──────── Source text ────────
The first thing to note about Section 2 claims is that they are district-specific, which means, among other things, that for plaintiffs to have standing to bring a claim in any given district they must be registered voters residing in that district. See United States v. Hays, 515 U.S. 737, 745 (1995) (as a matter of standing, plaintiffs stating race-based equal protection challenges to redistricting must be voters who actually reside in the districts they are challenging); Whitcomb v. Chavis, 403 U.S. 124, 137 n. 17 (1971) (in electoral districting cases, the plaintiff must be a resident of the challenged district to have standing to sue). As Defendants rightly point out, with respect to districts 1, 22, 23, 77, 83, and 114, the Amended Complaint alleges that one of the Plaintiffs resides in the district, but it fails to make the additional allegation that the resident-plaintiff is also registered to vote in that district. Moreover, with respect to districts 2, 7, 21, and 60, the Amended Complaint does not identify any registered voter residing in the district. Therefore, Plaintiffs have not adequately alleged standing for any of the specifically identified districts that they seek to challenge. Plaintiffs now acknowledge this oversight and have proposed that they be given leave to file a Second Amended Complaint in order to insert the necessary allegations. That request will be granted.
There are, however, additional defects in Counts 1 and 2 that also need to be corrected if those counts are to go forward. First, while Plaintiffs have specifically pointed to some of the challenged districts, the Amended Complaint also states that the counts are "not limited to" these districts. Since Gingles claims are district-specific, this qualifier is unacceptable. Plaintiffs must specifically identify each district they are challenging and demonstrate that at least one of them has standing to challenge that district.
──────── Supplied data ────────
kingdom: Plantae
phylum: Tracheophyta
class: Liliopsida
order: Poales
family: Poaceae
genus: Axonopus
────────
# [Required actions]
(a) In the redistricting opinion, for which districts does the Amended Complaint fail to identify any registered voter living there?
(b) For each statement, say whether it agrees with the redistricting opinion, and quote the words that decide it:
(i) The plaintiffs' request for leave to file a Second Amended Complaint is denied.
(ii) Whitcomb v. Chavis was decided in 1971.
(iii) The Amended Complaint says the counts are "not limited to" the districts it names.
(c) Please write a continuation of the redistricting opinion, picking up after its final sentence.
That material stands apart from the redistricting opinion.

# [Answers for this exercise]
(a) Districts 2, 7, 21, and 60.

(b)
(i) No: "That request will be granted."
(ii) Yes: "Whitcomb v. Chavis, 403 U.S. 124, 137 n. 17 (1971)"
(iii) Yes: "the Amended Complaint also states that the counts are "not limited to" these districts"

(c)
Moreover, Plaintiffs have failed to sufficiently allege the third Gingles prong — i.e., that in each of the challenged districts the majority "votes sufficiently as a bloc to enable it . . . usually to defeat the minority's preferred candidate." Gingles, 478 U.S. at 51. The closest they ever get to this prong is in Paragraph 106 of the Amended Complaint, where they allege that "racial bloc voting is pervasive in Illinois, both among majority and minority groups." [DE 21 at 15.] But this allegation is entirely too broad: it is not specific to any of the challenged districts, nor does it actually allege that the purported racial bloc voting is sufficient to defeat the minority's preferred candidate in each of those districts.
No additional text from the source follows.